# HMMER and Infernal: Finding distant homologs of sequences and RNA structures

> **NIH NIH R01** · HARVARD UNIVERSITY · 2022 · $533,450

## Abstract

Project Summary/Abstract
Genome sequence data is now available for hundreds of thousands of species. Our ability to exploit this vast trove
of information about the molecular basis and evolution of life depends on sophisticated computational analysis
tools. One important class of tools is proﬁle analysis software, for making consensus statistical models of multiple
alignments of biological sequence families, and for using those models to sensitively detect homologs and make
deep multiple alignments. Proﬁle analysis derives its power from the fact that despite the unbounded growth
of sequence data, the majority of functional sequences can be condensed into a manageably small number of
conserved families. Proﬁle software underlies numerous protein, RNA, and DNA sequence family databases. The
systematic availability of deep multiple alignments (of many thousands of sequences) is enabling revolutionary
advances in predicting molecular function and 3D structure by comparative sequence analysis.
 The HMMER and Infernal software packages from our laboratory are some of the most widely used tools
for proﬁle analysis. HMMER implements proﬁle hidden Markov models (proﬁle HMMs) of primary sequence
consensus, typically for protein domains and conserved DNA elements. Infernal implements proﬁle stochastic
context-free grammars (proﬁle SCFGs) of RNA secondary structure and sequence consensus.

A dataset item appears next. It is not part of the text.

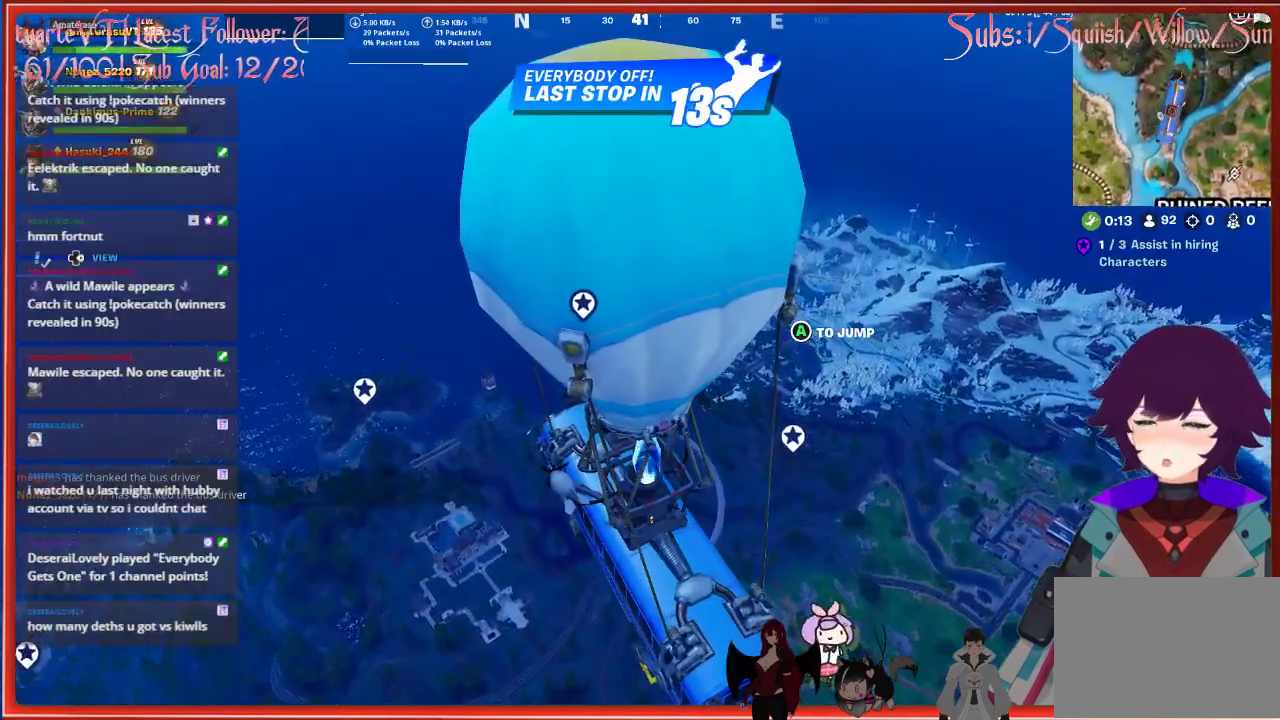
{"buttons": [], "left_stick": "center", "right_stick": "center", "events": []}
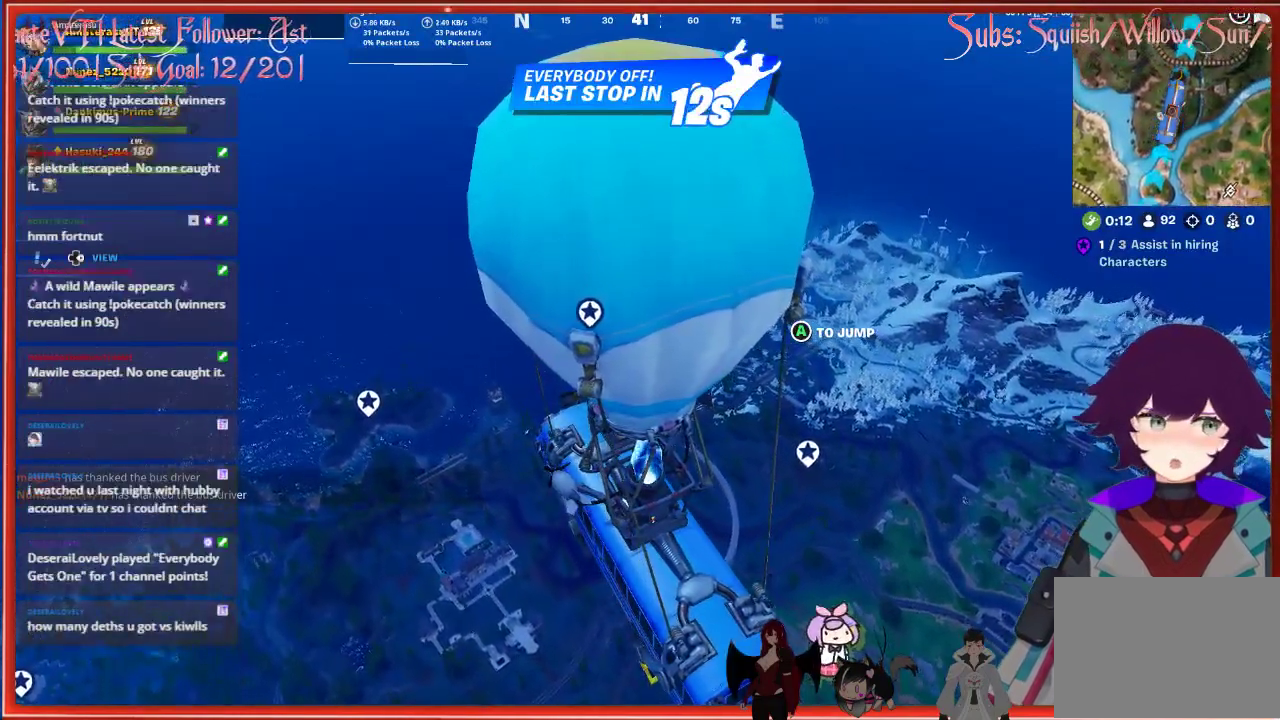
{"buttons": [], "left_stick": "center", "right_stick": "center", "events": []}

In the context of
the continued development of these packages, this proposal has three speciﬁc aims for new lines of research
that we expect to lead to major improvements in the accuracy, utility, and computational efﬁciency of proﬁle anal-
ysis. The ﬁrst aim proposes to develop a discontinuous Markov model of nonhomologous sequences, to improve
the ability to distinguish homologs from nonhomologs and reduce the false positive rate of database searches.
The second aim proposes to develop sketching methods for efﬁciently representing the voluminous results of a
database homology search with a subset of the most phylogenetically informative hits. The third aim proposes
to develop adaptive computation methods to ﬂexibly harness the complex mix of CPU/GPU processors, mem-
ory, and storage in modern hardware architectures, enabling efﬁcient scalable computation and near-interactive
database search times.

## Key facts

- **NIH application ID:** 10487574
- **Project number:** 5R01HG009116-06
- **Recipient organization:** HARVARD UNIVERSITY
- **Principal Investigator:** Sean R Eddy
- **Activity code:** R01 (R01, R21, SBIR, etc.)
- **Funding institute:** NIH
- **Fiscal year:** 2022
- **Award amount:** $533,450
- **Award type:** 5
- **Project period:** 2016-09-16 → 2026-06-30

## Primary source

NIH RePORTER: https://reporter.nih.gov/project-details/10487574

## Citation

> US National Institutes of Health, RePORTER application 10487574, HMMER and Infernal: Finding distant homologs of sequences and RNA structures (5R01HG009116-06). Retrieved via AI Analytics 2026-05-21 from https://api.ai-analytics.org/grant/nih/10487574. Licensed CC0.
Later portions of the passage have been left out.